*** Opening of SOURCE DATA ***
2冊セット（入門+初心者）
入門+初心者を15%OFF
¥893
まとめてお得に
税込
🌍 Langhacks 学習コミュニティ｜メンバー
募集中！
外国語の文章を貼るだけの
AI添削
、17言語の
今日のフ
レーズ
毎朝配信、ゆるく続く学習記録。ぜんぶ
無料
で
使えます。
*** Close of SOURCE DATA ***
*** Opening of SOURCE DATA ***
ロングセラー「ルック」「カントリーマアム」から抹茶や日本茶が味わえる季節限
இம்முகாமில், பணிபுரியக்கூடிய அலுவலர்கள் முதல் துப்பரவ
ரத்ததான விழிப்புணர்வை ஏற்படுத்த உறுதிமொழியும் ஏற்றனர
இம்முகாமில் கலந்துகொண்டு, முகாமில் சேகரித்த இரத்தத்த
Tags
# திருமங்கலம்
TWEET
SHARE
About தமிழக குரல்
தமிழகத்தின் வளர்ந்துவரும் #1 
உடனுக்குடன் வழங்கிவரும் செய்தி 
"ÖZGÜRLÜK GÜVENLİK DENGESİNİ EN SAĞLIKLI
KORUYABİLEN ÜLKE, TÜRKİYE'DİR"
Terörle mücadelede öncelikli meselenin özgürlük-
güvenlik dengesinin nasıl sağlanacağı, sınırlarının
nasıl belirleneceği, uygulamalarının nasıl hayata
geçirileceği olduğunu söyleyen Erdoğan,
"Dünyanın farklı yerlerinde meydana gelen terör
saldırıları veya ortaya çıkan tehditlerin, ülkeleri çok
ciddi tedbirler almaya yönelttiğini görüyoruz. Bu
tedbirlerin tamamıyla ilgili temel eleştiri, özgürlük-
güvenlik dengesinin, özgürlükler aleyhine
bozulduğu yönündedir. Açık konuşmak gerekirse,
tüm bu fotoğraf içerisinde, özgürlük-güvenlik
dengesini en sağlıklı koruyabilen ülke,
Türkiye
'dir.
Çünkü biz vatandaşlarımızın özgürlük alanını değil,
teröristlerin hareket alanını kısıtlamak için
*** Close of SOURCE DATA ***
_WHAT THE EXERCISE ASKS_
Arrange the material from the line containing "ロングセラー「ルック」「カントリーマアム」から抹茶や日本茶が味わえる季節限" up to and including the line containing "saldırıları veya ortaya" as a JSON list of strings, one string per line, with blank lines omitted.

_ANSWER FOR THIS EXERCISE_
[
  "ロングセラー「ルック」「カントリーマアム」から抹茶や日本茶が味わえる季節限",
  "இம்முகாமில், பணிபுரியக்கூடிய அலுவலர்கள் முதல் துப்பரவ",
  "ரத்ததான விழிப்புணர்வை ஏற்படுத்த உறுதிமொழியும் ஏற்றனர",
  "இம்முகாமில் கலந்துகொண்டு, முகாமில் சேகரித்த இரத்தத்த",
  "Tags",
  "# திருமங்கலம்",
  "TWEET",
  "SHARE",
  "About தமிழக குரல்",
  "தமிழகத்தின் வளர்ந்துவரும் #1 ",
  "உடனுக்குடன் வழங்கிவரும் செய்தி ",
  "\"ÖZGÜRLÜK GÜVENLİK DENGESİNİ EN SAĞLIKLI",
  "KORUYABİLEN ÜLKE, TÜRKİYE'DİR\"",
  "Terörle mücadelede öncelikli meselenin özgürlük-",
  "güvenlik dengesinin nasıl sağlanacağı, sınırlarının",
  "nasıl belirleneceği, uygulamalarının nasıl hayata",
  "geçirileceği olduğunu söyleyen Erdoğan,",
  "\"Dünyanın farklı yerlerinde meydana gelen terör",
  "saldırıları veya ortaya çıkan tehditlerin, ülkeleri çok"
]